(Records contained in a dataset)

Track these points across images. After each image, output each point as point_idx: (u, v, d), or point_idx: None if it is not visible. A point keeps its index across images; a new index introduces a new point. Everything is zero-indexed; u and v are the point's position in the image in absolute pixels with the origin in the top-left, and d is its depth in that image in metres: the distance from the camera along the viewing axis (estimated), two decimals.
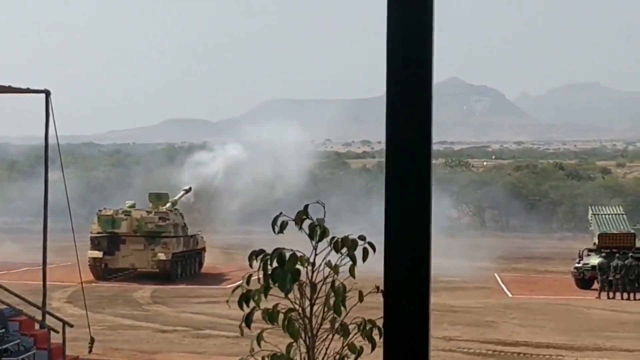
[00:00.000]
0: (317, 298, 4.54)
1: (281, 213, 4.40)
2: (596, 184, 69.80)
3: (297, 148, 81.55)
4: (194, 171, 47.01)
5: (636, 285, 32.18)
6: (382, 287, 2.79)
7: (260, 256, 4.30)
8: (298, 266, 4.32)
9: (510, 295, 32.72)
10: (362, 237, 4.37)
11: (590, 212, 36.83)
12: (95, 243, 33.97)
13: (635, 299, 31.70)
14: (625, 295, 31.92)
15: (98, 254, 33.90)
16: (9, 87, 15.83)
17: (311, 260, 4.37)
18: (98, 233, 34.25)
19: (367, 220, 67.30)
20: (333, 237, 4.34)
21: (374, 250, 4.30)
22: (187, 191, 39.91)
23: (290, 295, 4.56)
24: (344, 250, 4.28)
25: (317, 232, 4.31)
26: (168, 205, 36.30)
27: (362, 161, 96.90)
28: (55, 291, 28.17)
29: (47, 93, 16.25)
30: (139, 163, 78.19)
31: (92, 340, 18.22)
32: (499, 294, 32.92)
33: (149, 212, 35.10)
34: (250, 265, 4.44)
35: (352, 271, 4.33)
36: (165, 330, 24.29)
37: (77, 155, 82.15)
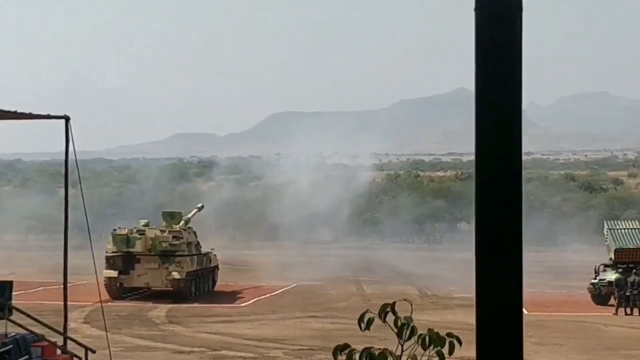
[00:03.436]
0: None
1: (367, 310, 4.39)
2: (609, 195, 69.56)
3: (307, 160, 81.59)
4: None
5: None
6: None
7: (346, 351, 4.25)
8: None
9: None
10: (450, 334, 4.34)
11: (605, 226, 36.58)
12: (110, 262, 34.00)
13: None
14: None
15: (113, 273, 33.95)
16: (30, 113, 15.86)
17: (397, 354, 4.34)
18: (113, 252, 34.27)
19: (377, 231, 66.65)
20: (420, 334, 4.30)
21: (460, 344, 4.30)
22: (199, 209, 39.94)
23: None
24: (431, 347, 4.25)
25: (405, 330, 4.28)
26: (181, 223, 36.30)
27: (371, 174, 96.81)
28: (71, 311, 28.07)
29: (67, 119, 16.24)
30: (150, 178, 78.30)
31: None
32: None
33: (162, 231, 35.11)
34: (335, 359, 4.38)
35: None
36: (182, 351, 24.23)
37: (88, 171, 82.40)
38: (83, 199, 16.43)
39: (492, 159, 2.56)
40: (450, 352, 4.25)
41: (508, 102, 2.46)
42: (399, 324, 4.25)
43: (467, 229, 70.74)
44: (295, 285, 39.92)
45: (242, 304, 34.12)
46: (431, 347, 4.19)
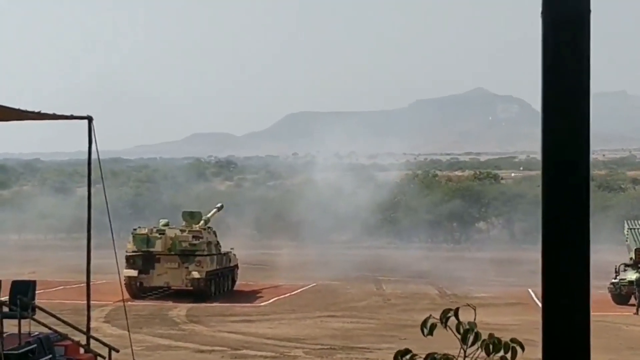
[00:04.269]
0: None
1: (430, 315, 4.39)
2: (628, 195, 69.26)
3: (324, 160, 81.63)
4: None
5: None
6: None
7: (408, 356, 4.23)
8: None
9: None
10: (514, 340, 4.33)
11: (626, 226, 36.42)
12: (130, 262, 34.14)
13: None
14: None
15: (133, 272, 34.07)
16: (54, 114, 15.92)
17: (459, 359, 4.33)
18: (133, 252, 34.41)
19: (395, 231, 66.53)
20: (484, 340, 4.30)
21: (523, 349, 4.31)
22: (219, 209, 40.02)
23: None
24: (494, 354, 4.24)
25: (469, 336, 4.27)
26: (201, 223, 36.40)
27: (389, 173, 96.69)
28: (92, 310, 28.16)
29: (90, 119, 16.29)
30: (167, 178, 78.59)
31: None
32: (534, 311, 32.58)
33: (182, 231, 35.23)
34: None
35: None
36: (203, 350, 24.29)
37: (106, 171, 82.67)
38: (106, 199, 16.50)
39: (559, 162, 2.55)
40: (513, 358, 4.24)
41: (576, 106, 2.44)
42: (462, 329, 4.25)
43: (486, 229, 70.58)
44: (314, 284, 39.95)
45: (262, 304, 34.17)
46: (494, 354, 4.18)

--

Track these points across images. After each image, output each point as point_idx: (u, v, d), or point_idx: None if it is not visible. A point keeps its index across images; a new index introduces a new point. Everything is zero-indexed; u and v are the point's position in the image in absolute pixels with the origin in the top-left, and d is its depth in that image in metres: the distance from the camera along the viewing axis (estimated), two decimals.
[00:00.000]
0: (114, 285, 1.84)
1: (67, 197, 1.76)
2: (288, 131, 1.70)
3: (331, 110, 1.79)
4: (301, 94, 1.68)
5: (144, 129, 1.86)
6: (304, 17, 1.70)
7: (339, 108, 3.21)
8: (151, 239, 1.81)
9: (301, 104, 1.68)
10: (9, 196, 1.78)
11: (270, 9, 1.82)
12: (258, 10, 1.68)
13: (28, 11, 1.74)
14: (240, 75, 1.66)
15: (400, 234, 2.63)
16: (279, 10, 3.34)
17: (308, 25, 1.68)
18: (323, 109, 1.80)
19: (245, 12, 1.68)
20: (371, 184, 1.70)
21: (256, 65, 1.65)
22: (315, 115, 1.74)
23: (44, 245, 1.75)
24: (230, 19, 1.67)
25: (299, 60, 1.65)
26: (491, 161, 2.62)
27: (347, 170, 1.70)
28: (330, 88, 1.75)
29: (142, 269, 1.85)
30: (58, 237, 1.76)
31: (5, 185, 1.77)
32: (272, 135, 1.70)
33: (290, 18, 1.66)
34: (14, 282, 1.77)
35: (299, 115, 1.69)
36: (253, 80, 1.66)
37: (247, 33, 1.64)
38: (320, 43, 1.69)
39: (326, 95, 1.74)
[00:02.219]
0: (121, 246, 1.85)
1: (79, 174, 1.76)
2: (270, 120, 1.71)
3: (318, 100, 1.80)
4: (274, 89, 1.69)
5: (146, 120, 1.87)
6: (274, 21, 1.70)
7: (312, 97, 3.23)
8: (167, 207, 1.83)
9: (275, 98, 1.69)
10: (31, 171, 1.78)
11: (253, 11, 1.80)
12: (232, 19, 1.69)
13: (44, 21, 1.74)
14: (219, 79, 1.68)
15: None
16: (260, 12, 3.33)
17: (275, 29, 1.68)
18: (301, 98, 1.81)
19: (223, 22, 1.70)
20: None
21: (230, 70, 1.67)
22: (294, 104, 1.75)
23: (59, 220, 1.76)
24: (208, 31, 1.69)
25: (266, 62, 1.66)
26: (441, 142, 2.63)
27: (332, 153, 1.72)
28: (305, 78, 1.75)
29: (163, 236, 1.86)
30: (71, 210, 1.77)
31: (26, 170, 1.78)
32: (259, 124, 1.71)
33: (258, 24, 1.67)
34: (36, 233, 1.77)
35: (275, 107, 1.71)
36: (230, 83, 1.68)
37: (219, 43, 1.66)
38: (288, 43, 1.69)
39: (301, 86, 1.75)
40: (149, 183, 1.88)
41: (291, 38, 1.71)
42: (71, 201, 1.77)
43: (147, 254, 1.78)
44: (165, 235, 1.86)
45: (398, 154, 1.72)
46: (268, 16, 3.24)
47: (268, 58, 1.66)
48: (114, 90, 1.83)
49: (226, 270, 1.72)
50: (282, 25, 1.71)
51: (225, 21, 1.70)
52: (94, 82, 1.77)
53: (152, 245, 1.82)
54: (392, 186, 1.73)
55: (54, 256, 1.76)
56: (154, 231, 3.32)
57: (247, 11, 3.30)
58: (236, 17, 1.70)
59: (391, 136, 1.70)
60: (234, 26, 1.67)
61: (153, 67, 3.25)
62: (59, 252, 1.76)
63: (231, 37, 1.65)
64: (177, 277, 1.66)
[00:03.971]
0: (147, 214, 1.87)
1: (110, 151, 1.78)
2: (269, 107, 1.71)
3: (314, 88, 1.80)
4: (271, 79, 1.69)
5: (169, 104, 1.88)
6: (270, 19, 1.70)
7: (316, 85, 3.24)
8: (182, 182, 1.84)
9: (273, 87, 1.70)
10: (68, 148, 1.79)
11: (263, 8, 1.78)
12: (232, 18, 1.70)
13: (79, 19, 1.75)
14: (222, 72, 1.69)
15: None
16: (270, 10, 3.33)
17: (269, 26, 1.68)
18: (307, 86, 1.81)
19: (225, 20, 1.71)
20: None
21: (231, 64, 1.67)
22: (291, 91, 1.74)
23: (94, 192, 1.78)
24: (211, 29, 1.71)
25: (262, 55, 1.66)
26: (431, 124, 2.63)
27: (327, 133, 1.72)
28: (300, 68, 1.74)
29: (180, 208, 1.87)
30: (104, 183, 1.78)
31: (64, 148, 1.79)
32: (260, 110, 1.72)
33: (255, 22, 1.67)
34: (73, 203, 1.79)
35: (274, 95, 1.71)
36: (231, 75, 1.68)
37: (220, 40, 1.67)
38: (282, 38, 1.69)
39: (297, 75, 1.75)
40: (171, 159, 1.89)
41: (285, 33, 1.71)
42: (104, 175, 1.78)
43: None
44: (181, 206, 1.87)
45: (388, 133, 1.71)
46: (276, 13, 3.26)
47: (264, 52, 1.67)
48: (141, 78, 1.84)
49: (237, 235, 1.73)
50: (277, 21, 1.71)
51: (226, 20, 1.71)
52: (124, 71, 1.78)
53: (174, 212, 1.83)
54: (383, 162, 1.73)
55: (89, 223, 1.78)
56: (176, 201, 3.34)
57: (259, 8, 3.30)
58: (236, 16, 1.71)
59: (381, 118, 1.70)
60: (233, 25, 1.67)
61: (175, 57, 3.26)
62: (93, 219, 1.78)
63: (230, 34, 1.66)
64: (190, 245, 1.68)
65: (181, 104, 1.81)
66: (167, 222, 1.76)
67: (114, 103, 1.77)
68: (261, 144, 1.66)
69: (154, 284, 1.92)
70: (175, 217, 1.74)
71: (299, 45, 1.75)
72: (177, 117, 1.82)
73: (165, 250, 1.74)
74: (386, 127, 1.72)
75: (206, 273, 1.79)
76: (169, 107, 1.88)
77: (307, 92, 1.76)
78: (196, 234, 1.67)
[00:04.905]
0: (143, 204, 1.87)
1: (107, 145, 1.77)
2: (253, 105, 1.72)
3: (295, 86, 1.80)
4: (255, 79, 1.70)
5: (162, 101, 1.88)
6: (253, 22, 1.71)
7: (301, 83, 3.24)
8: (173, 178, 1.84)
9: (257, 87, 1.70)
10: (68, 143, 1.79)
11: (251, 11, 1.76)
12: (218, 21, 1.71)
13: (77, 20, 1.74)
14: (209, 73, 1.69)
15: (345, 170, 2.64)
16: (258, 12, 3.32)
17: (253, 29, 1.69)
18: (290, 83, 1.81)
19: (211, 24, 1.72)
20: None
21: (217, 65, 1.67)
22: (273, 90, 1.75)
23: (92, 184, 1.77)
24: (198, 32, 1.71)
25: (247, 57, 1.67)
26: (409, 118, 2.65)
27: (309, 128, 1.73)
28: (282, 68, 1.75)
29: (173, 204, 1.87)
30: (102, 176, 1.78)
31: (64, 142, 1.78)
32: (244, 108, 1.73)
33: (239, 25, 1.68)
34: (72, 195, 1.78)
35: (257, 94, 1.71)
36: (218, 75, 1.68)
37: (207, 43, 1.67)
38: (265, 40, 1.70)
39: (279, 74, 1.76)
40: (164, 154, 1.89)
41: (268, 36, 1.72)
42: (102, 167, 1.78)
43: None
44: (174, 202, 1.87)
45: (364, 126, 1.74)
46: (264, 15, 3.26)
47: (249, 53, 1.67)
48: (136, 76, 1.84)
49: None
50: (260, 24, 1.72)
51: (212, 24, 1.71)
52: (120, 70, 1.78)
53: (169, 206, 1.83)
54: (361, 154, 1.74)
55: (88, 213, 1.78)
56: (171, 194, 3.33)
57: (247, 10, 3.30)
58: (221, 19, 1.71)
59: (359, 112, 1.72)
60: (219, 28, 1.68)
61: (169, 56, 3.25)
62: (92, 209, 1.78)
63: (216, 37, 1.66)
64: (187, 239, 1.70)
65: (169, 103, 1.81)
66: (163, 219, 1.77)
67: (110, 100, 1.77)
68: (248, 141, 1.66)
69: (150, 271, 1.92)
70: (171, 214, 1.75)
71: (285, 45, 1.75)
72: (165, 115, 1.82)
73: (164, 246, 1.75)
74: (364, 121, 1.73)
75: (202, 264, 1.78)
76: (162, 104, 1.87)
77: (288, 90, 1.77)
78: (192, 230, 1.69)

### [THE TASK]
Find "4: (301, 94, 1.68)" in the entries above and copy that whole line exactly, then each line after it through the line that contains "39: (326, 95, 1.74)".

### [SOLUTION]
4: (301, 94, 1.68)
5: (144, 129, 1.86)
6: (304, 17, 1.70)
7: (339, 108, 3.21)
8: (151, 239, 1.81)
9: (301, 104, 1.68)
10: (9, 196, 1.78)
11: (270, 9, 1.82)
12: (258, 10, 1.68)
13: (28, 11, 1.74)
14: (240, 75, 1.66)
15: (400, 234, 2.63)
16: (279, 10, 3.34)
17: (308, 25, 1.68)
18: (323, 109, 1.80)
19: (245, 12, 1.68)
20: (371, 184, 1.70)
21: (256, 65, 1.65)
22: (315, 115, 1.74)
23: (44, 245, 1.75)
24: (230, 19, 1.67)
25: (299, 60, 1.65)
26: (491, 161, 2.62)
27: (347, 170, 1.70)
28: (330, 88, 1.75)
29: (142, 269, 1.85)
30: (58, 237, 1.76)
31: (5, 185, 1.77)
32: (272, 135, 1.70)
33: (290, 18, 1.66)
34: (14, 282, 1.77)
35: (299, 115, 1.69)
36: (253, 80, 1.66)
37: (247, 33, 1.64)
38: (320, 43, 1.69)
39: (326, 95, 1.74)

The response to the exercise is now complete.